- chamber ensemble of 15 players
- Mixed Chamber Ensemble
- fl(=picc+afl).ob.basset cl.bcl – hn.tpt(=wine bottle).trbn – perc(2): tgl/c.bell/wdbl/SD/hi-hat/guiro/3 tam-t/2 small finger drum/wood chimes/flexatone/belltree/shell chimes/mar/crot – pno(=accordion) – 2 vln.vla.vlc.db
- First Performance
- 24.2.91, Cambridge Festival of Contemporary Music, West Road Concert Hall, Cambridge, UK: Contemporary Music Festival Ensemble/Thomas Adès (professional) 9.3.93, West Road Concert Hall, Cambridge: BBC Philharmonic Orchestra/Matthias Bamert
- Programme Notes
This piece began as a concerto for basset-clarinet, an instrument which attracted me greatly on account of its extraordinary range. During the course of composing, however, the accompanying chamber ensemble became infected with the personality of the solo instrument, until the whole group represented in my mind a super-basset-clarinet with strings and a constant rhythm section. All the melodic rays given out during the introduction eventually converge on the basset-clarinet.

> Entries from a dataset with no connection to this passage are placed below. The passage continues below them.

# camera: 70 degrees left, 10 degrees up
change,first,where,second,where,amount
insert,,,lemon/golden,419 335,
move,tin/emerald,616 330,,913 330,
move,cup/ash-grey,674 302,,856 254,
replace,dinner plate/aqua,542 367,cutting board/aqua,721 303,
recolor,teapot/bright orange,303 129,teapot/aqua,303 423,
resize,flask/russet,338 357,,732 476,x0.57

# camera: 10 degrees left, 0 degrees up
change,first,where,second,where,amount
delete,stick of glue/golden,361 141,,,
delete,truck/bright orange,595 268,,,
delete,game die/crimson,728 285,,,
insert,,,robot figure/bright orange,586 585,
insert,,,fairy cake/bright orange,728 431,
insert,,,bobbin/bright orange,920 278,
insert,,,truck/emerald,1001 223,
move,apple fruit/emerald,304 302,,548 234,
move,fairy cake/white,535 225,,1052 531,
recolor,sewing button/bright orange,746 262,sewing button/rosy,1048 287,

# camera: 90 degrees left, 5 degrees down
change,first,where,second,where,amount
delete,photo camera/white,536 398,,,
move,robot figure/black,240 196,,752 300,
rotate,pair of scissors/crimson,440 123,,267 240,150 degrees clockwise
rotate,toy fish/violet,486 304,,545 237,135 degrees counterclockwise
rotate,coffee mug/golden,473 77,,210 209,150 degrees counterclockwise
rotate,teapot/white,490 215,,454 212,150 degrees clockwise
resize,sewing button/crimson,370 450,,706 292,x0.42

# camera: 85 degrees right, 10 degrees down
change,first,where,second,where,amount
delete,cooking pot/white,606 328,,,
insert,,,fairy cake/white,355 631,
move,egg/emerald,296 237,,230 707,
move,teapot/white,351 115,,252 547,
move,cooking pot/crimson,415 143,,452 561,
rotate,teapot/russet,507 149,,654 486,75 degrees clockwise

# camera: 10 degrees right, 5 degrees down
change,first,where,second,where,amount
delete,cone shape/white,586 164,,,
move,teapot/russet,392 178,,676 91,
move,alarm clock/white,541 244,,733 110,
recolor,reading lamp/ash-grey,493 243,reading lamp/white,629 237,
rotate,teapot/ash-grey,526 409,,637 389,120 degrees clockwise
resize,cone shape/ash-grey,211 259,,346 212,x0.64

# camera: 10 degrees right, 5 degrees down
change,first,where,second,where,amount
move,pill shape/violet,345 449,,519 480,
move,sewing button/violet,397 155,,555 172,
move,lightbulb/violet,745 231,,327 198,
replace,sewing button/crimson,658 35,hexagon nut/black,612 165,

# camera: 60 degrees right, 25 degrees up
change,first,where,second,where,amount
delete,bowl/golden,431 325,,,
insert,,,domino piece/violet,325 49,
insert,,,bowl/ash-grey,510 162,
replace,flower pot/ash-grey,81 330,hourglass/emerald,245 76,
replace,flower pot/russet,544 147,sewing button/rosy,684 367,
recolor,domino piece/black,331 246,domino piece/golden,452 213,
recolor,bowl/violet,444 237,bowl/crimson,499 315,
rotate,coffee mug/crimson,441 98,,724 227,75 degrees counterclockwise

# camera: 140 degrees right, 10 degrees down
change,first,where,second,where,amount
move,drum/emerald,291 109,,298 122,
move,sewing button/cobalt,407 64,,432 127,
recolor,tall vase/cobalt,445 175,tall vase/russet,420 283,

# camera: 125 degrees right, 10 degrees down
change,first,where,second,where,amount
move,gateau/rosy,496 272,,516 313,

The Chamber Symphony compresses the symphonic four-movement structure into one continuous form. The introduction consists of a tune and a winding-up of the mechanism; this leads to a sonata-form first movement with clearly defined first and second subject groups in the manner of Schubert. At the recapitulation, the two are superimposed. There then follows a winding-down of the mechanism towards the slow movement. The queasy but strict tango-rhythm which underlay the first movement slows to a cavernous tread, over which a solo trombone becomes the “basset-clarinet” and broods over the tune from the introduction. The line smears onto other imitation basset-clarinets, eventually devolving onto the real one, which begins a long line. This accumulates an entourage, and leads to a climax incorporating material form the first subject group of the first movement. An impasse is reached, to be sidestepped by the entrance of a new instrument – the accordion – which performs a modulation that grows into the start of the scherzo. As a rolling stone gathers moss, this initially fragile texture gradually accumulates flotsam from the first movement, whirling up to a frantically ‘squeezed’ desperately high rendition of the work’s initial tune. The scherzo explodes with the chord on which the slow movement struck, leaving once again the accordion alone; this time the cadence takes longer, and in place of a rondo-finale, the work ends with a serene overview of the preceding music, as if from a great height. Ends are tied up, and the ensemble folds back into its two generative elements: the basset-clarinet, and the almost cardiac unpitched percussion.